* _What you will do_:
Please reproduce every line of the entries below word for word, in the same order, changing nothing.

* _Rows_:
# # #
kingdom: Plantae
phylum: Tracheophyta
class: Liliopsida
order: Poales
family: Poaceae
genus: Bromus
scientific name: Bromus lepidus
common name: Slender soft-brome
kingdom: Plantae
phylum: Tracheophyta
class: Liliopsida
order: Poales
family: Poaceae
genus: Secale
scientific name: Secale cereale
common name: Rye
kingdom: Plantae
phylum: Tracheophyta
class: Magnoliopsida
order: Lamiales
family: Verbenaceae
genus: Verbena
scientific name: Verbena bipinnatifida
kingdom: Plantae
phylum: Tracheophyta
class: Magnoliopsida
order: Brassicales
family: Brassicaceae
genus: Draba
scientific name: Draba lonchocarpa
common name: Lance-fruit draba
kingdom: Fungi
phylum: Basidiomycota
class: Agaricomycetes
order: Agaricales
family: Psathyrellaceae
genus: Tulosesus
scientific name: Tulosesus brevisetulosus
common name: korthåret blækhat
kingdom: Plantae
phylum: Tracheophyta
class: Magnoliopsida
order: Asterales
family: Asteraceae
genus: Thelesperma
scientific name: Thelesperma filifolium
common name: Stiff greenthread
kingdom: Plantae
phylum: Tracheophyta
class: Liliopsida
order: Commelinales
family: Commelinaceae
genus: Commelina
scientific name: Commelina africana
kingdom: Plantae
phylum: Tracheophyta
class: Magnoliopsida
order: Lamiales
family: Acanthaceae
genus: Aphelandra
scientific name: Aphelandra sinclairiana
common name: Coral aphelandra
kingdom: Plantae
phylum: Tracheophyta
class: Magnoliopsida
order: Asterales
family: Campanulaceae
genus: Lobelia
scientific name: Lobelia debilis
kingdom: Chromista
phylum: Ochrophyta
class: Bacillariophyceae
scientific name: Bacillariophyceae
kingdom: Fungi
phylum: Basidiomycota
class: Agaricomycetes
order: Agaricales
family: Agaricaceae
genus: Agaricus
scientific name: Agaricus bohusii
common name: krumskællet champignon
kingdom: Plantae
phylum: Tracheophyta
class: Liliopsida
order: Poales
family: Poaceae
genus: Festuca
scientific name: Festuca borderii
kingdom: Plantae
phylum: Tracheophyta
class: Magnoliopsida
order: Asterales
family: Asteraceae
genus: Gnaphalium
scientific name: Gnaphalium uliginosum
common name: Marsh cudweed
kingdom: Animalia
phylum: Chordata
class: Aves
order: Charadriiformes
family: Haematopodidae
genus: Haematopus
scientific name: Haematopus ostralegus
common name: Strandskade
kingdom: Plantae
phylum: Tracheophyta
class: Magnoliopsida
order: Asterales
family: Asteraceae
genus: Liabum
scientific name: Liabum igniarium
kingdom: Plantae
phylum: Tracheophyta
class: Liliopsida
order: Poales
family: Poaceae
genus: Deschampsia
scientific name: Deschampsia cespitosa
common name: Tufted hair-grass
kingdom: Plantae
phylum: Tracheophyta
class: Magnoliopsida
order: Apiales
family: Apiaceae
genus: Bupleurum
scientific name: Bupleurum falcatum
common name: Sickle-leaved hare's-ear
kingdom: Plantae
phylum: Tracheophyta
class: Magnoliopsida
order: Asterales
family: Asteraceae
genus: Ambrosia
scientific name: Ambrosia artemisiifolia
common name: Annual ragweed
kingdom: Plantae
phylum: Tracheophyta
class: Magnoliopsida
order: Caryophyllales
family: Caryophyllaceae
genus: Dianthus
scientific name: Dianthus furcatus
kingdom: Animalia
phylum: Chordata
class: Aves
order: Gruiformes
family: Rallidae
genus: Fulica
# # #
* _Result of this task_:
kingdom: Plantae
phylum: Tracheophyta
class: Liliopsida
order: Poales
family: Poaceae
genus: Bromus
scientific name: Bromus lepidus
common name: Slender soft-brome
kingdom: Plantae
phylum: Tracheophyta
class: Liliopsida
order: Poales
family: Poaceae
genus: Secale
scientific name: Secale cereale
common name: Rye
kingdom: Plantae
phylum: Tracheophyta
class: Magnoliopsida
order: Lamiales
family: Verbenaceae
genus: Verbena
scientific name: Verbena bipinnatifida
kingdom: Plantae
phylum: Tracheophyta
class: Magnoliopsida
order: Brassicales
family: Brassicaceae
genus: Draba
scientific name: Draba lonchocarpa
common name: Lance-fruit draba
kingdom: Fungi
phylum: Basidiomycota
class: Agaricomycetes
order: Agaricales
family: Psathyrellaceae
genus: Tulosesus
scientific name: Tulosesus brevisetulosus
common name: korthåret blækhat
kingdom: Plantae
phylum: Tracheophyta
class: Magnoliopsida
order: Asterales
family: Asteraceae
genus: Thelesperma
scientific name: Thelesperma filifolium
common name: Stiff greenthread
kingdom: Plantae
phylum: Tracheophyta
class: Liliopsida
order: Commelinales
family: Commelinaceae
genus: Commelina
scientific name: Commelina africana
kingdom: Plantae
phylum: Tracheophyta
class: Magnoliopsida
order: Lamiales
family: Acanthaceae
genus: Aphelandra
scientific name: Aphelandra sinclairiana
common name: Coral aphelandra
kingdom: Plantae
phylum: Tracheophyta
class: Magnoliopsida
order: Asterales
family: Campanulaceae
genus: Lobelia
scientific name: Lobelia debilis
kingdom: Chromista
phylum: Ochrophyta
class: Bacillariophyceae
scientific name: Bacillariophyceae
kingdom: Fungi
phylum: Basidiomycota
class: Agaricomycetes
order: Agaricales
family: Agaricaceae
genus: Agaricus
scientific name: Agaricus bohusii
common name: krumskællet champignon
kingdom: Plantae
phylum: Tracheophyta
class: Liliopsida
order: Poales
family: Poaceae
genus: Festuca
scientific name: Festuca borderii
kingdom: Plantae
phylum: Tracheophyta
class: Magnoliopsida
order: Asterales
family: Asteraceae
genus: Gnaphalium
scientific name: Gnaphalium uliginosum
common name: Marsh cudweed
kingdom: Animalia
phylum: Chordata
class: Aves
order: Charadriiformes
family: Haematopodidae
genus: Haematopus
scientific name: Haematopus ostralegus
common name: Strandskade
kingdom: Plantae
phylum: Tracheophyta
class: Magnoliopsida
order: Asterales
family: Asteraceae
genus: Liabum
scientific name: Liabum igniarium
kingdom: Plantae
phylum: Tracheophyta
class: Liliopsida
order: Poales
family: Poaceae
genus: Deschampsia
scientific name: Deschampsia cespitosa
common name: Tufted hair-grass
kingdom: Plantae
phylum: Tracheophyta
class: Magnoliopsida
order: Apiales
family: Apiaceae
genus: Bupleurum
scientific name: Bupleurum falcatum
common name: Sickle-leaved hare's-ear
kingdom: Plantae
phylum: Tracheophyta
class: Magnoliopsida
order: Asterales
family: Asteraceae
genus: Ambrosia
scientific name: Ambrosia artemisiifolia
common name: Annual ragweed
kingdom: Plantae
phylum: Tracheophyta
class: Magnoliopsida
order: Caryophyllales
family: Caryophyllaceae
genus: Dianthus
scientific name: Dianthus furcatus
kingdom: Animalia
phylum: Chordata
class: Aves
order: Gruiformes
family: Rallidae
genus: Fulica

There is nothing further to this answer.